Arms and Armor of Caucasus

Kirill Rivkin

Yamna Publishing, 2016, 328 pages

Book Review published on: October 6, 2017

Kirill Rivkin has published an impressive, coffee-table quality book, Arms and Armor of Caucasus. The book is beautifully crafted hard cover with full-sized, 9”x12” pages containing color pictures and high-quality semigloss paper. However, more important than the quality of the book is the research and quality of the material on the pages within. Rivkin adds understanding to a time and place in history where documentation from that time is minimal and artwork is historically less accurate.

Researching this book was a long, passionate journey for Rivkin that spanned over a decade. It started with theories and culminated in historical discoveries that he did not predict. Rivkin mentions in the introduction that he refutes previous theories that he earlier supported. He is not looking for this to be a “fundamental text” but rather a stepping-stone that other researchers will use to aid in their future added dialog and research of this time and place.

Organized by three main chapters—Historical Background, Armies and Societies, and The Weapons—this sequence brings an understanding of the societies and cultures that used the weapons he later details. Rivkin provides an overarching historical review for the period between the sixteenth and twentieth centuries to provide context as he shapes the reader’s understanding. This broad aperture shows how Middle Eastern, Russian, and European cultures all affected the region. He moves from the history and culture to the specific armies, focusing on those from Georgia, Dagestan, and Chechnya. Finally, he takes a detailed look at the weapons and armor, focusing on bladed weapons but also acknowledging pistols, rifles, and armor. I think his focus on blades is due to the honor given by slaying one’s enemy with the sword, or it could simply be the inventory available. The study of all arms is important, as decorative techniques and motif is just one area of concentration used to qualify his theories. The mass production of bladed weapons made them plentiful but also difficult to study. This chapter dedicated to studying the weapons is the majority of the book. He first explains his methodology and how a traditional approach to studying art, literature, and miniature figures specifically, does not work. Rivkin acknowledges that this process is not completely accurate, and he tries to provide clarity on when he believes something is fact or theory and where his interpretations lead.

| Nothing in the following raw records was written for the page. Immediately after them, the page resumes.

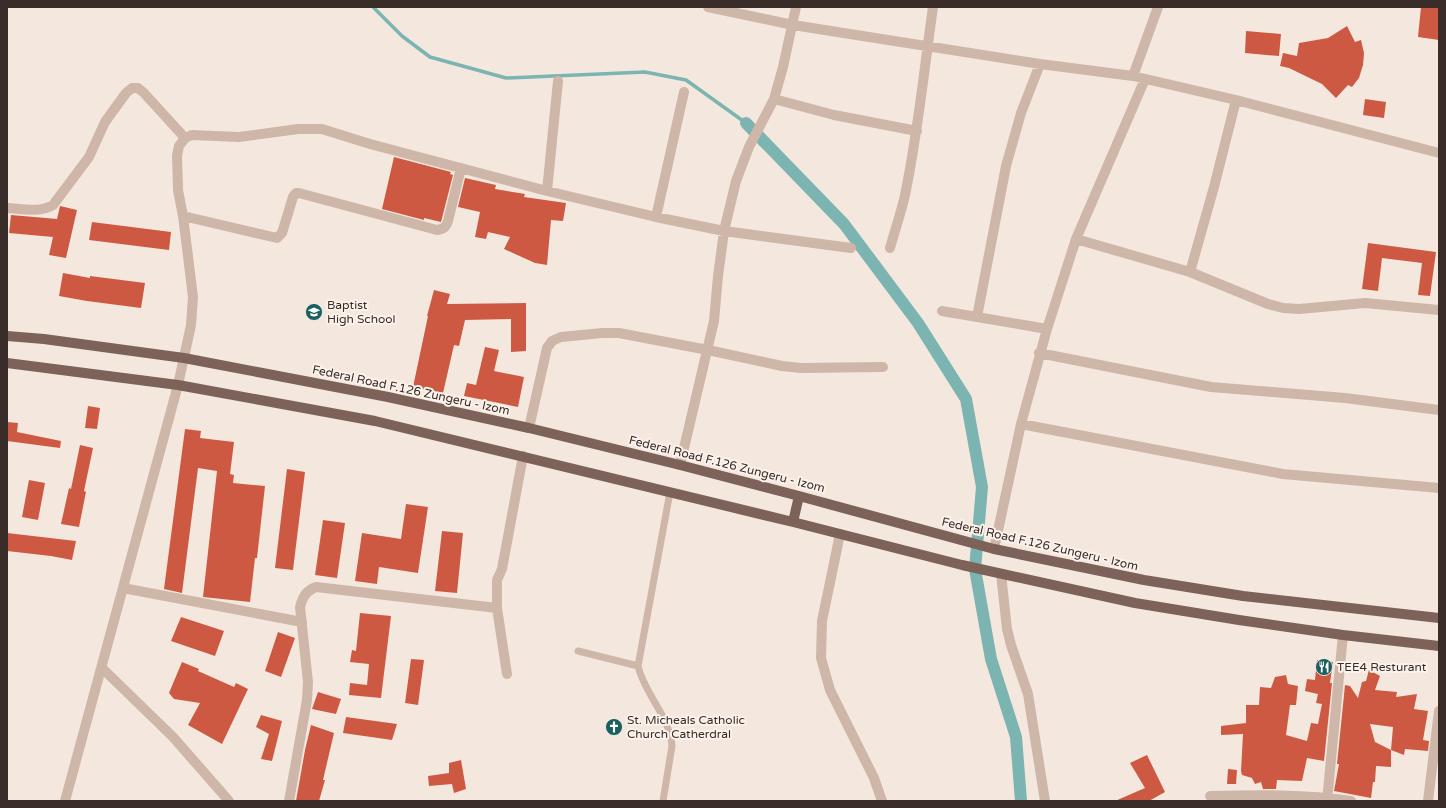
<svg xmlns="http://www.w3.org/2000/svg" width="1446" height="808" viewBox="0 0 1446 808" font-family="'Varela Round',sans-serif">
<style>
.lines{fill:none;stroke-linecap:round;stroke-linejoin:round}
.stream{stroke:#7bb4b1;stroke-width:3.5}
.canal{stroke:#7bb4b1;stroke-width:12}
.building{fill:#ce5943;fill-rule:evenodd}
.lane{stroke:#ceb6a9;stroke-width:7}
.street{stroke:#ceb6a9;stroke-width:10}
.primary{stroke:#7d6259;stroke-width:10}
.labels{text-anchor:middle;stroke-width:4;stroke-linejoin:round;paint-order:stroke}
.poi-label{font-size:12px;fill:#3a2d29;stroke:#fbf2eb;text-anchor:start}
.street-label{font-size:12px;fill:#3a2d29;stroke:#fbf2eb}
</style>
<rect width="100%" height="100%" fill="#f4e8de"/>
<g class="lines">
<path class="stream" d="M 373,7 L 402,36 L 430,57 L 506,78 L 645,72 L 686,80 L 746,123"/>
<path class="canal" d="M 746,123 L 844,224 L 918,323 L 966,399 L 982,487 L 975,569 L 991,659 L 1016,737 L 1021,801"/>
</g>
<path class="building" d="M 1421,7 L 1439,7 L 1439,40 L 1418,37 Z
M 1347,26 L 1355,42 L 1361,40 L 1364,53 L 1363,65 L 1359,78 L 1352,87 L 1348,85 L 1336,98 L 1322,84 L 1289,68 L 1280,66 L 1283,53 L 1297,56 L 1299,43 L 1328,38 Z
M 1246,31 L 1281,34 L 1279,56 L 1245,53 Z
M 1365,99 L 1386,102 L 1384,118 L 1363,115 Z
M 394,157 L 451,172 L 450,174 L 453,175 L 441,222 L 424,218 L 424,220 L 382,209 Z
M 465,178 L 496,185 L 495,189 L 525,194 L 524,197 L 566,203 L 563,221 L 551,220 L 547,265 L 535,263 L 504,249 L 510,237 L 488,232 L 486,239 L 475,237 L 480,212 L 458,207 Z
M 60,206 L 77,210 L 66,258 L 49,255 L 53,237 L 9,233 L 11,215 L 57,219 Z
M 92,222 L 171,232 L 169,250 L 89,240 Z
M 1368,243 L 1436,252 L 1430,296 L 1418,295 L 1422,263 L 1382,258 L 1378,291 L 1362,289 Z
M 63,273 L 90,278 L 90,276 L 145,283 L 141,308 L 87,301 L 59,296 Z
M 434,290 L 450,294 L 447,304 L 526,303 L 526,351 L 511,352 L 511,319 L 465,320 L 459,346 L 454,345 L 443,393 L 413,387 L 428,316 L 427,316 Z
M 485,347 L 499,350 L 494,371 L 524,377 L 518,407 L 464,396 L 467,383 L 476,385 Z
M 88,406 L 100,408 L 97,429 L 85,428 Z
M 7,422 L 18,423 L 17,432 L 61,441 L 60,448 L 7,441 Z
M 185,429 L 201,431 L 200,438 L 234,442 L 230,474 L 234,475 L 233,483 L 265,486 L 257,558 L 255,558 L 250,602 L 203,597 L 217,471 L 198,468 L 182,593 L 164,589 Z
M 80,445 L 93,448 L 84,491 L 86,492 L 79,527 L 61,524 L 69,488 L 71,489 Z
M 287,469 L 305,472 L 293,570 L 275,568 Z
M 29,480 L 45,483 L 38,520 L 22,517 Z
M 406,504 L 428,507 L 418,573 L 379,567 L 377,584 L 355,581 L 362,533 L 401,539 Z
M 323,520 L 345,523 L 337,578 L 315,575 Z
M 442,531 L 463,533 L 457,593 L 435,591 Z
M 7,533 L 76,541 L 72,560 L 51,556 L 7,551 Z
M 360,613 L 391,616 L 381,698 L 349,695 L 350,683 L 367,685 L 369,664 L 350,662 L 352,650 L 356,651 Z
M 181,617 L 224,631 L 215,656 L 171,641 Z
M 278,632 L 295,638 L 281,677 L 265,671 Z
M 411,659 L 424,660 L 418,705 L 405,703 Z
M 1317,660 L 1333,662 L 1330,683 L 1332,683 L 1324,761 L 1307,758 L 1302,781 L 1277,780 L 1276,789 L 1263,789 L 1261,782 L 1255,784 L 1252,778 L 1242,775 L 1241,771 L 1243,734 L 1221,735 L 1221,726 L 1246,723 L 1246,705 L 1259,705 L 1260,687 L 1271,688 L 1275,677 L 1286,675 L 1288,684 L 1298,686 L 1296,705 L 1290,705 L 1286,735 L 1307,741 L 1311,723 L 1318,724 L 1322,704 L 1316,703 L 1318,694 L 1305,691 L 1307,679 L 1315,680 Z
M 182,662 L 199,669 L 198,671 L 234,687 L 236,683 L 248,689 L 222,744 L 188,725 L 200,703 L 174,699 L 169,693 Z
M 1369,670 L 1380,676 L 1375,690 L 1397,692 L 1396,697 L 1417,694 L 1414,709 L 1428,711 L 1423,740 L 1429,741 L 1428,751 L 1405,749 L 1404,755 L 1391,750 L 1391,767 L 1376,766 L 1375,782 L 1373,782 L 1371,798 L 1334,791 L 1339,764 L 1337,764 L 1345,685 L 1350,686 L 1358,698 L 1362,682 L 1366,681 ZM 1370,724 L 1393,727 L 1391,750 L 1375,742 Z
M 318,692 L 341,699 L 336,714 L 312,709 Z
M 261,715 L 282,721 L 272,761 L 261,759 L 269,734 L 256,727 Z
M 346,717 L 397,724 L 392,740 L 343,733 Z
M 311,725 L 334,733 L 323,780 L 325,780 L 319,801 L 296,801 L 305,750 Z
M 1147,755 L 1165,792 L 1149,801 L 1115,801 L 1145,788 L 1130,763 Z
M 461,760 L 466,789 L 454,793 L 452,784 L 429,786 L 428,776 L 449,773 L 449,763 Z
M 1228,769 L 1237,770 L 1236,784 L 1227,784 Z"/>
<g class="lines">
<path class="lane" d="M 578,651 L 638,666
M 663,801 L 672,746 C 670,717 644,693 638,666 L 670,492"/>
<path class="street" d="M 708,7 L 793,25 L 1040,64 L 1133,76 L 1236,100 L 1439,153
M 1133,76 L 1158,7
M 774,99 L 834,115 L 917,131
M 547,191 L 558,81
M 7,208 C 23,209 40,213 53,205 L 89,157 L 105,122 L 126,93 L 132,88 L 138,88 L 144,93 L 185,138
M 183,216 L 277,238 L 282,233 L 293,197 L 296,193 L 299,193 L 437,230 C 444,229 446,227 448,221 L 461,168
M 656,217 L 684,92
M 1076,239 L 1190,272 L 1268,304 L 1283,308 L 1299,309 L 1365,303 L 1439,310
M 890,248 C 895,230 901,213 905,195 C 918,133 924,70 933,7
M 1190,272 L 1214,187 L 1236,100
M 942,311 L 1047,329
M 977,317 L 1006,166 L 1021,113 L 1040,64
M 1039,353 L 1211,387 L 1345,398 L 1439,410
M 1021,424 L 1283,474 L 1439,488
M 529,428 L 547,348 L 552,341 L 561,337 L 602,333 L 619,333 L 708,350 L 782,366 L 801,368 L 883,367
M 680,465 L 714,321 L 718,276 L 724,231 L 736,181 L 749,147 L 774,99 L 783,67 L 796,7
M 840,534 L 822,621 L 821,658 L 830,690 L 874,778 L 882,801
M 994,549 L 1021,424 L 1047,329 L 1076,239 L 1145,79
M 1001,574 L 1007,629 L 1011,645 L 1028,694 L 1045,801
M 123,588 L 302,622
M 102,668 L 173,737 L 229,801
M 507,674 L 497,608 L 497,580 L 502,569 L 523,456
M 1210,796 C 1257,795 1305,794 1351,801
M 65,801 L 178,385 L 191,325 L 193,297 L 183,216 L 178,190 L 177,156 L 179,146 L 185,138 L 192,135 L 239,137 L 298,129 L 322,129 L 370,144 L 547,191 L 656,217 L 724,231 L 851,248
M 289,801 L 307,700 L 308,682 L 300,607 C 303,596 306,591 316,587 L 497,608
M 1327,801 L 1343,635
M 1428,801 L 1439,711"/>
<path class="primary" d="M 7,336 L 44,339 L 184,358 L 388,397 L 529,428 L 680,465 L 799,496 L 994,549 L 1144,580 L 1243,596 L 1439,618
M 7,363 L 178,385 L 375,421 L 793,522 L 962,565 L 1135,603 L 1239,620 L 1343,635 L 1439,646
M 793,522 L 799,496"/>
</g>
<defs>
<g id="school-disc" transform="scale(0.9)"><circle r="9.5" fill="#1b5f5e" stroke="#fbf2eb"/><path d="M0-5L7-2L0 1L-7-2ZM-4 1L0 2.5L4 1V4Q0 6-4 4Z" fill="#fff"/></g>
<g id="restaurant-disc" transform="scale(0.9)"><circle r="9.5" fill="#1b5f5e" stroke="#fbf2eb"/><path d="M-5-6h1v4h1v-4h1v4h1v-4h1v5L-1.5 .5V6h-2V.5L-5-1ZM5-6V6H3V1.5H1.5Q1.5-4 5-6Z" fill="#fff"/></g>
<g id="church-disc" transform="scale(0.9)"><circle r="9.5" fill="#1b5f5e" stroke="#fbf2eb"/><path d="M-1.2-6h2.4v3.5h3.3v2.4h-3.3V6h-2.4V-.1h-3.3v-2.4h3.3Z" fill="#fff"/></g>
</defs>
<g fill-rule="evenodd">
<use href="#school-disc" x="314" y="312"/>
<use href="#restaurant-disc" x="1324" y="667"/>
<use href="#church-disc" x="614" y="727"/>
</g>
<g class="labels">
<g class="poi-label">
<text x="327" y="309">Baptist<tspan x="327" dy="14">High School</tspan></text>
<text x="1337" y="671">TEE4 Resturant</text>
<text x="627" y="724">St. Micheals Catholic<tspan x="627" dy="14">Church Catherdral</tspan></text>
</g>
<g class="street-label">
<text transform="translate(411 390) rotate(12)" y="4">Federal Road F.126 Zungeru - Izom</text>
<text transform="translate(727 464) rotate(14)" y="4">Federal Road F.126 Zungeru - Izom</text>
<text transform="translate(1040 544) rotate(13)" y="4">Federal Road F.126 Zungeru - Izom</text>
</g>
</g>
<rect width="1446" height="808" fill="none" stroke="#3a2d29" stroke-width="16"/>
</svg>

I believe Rivkin achieved his goal to add to the understanding of the Caucasus region in the sixteenth to early nineteenth centuries through detailed study of arms and armor. His book not only depicts art from the region and time period, but also catalogs it and communicates an appreciation for the region’s rich and complicated history. His work not only brings clarity to this art, he adds to it with the beautiful pictures in a masterfully bound book.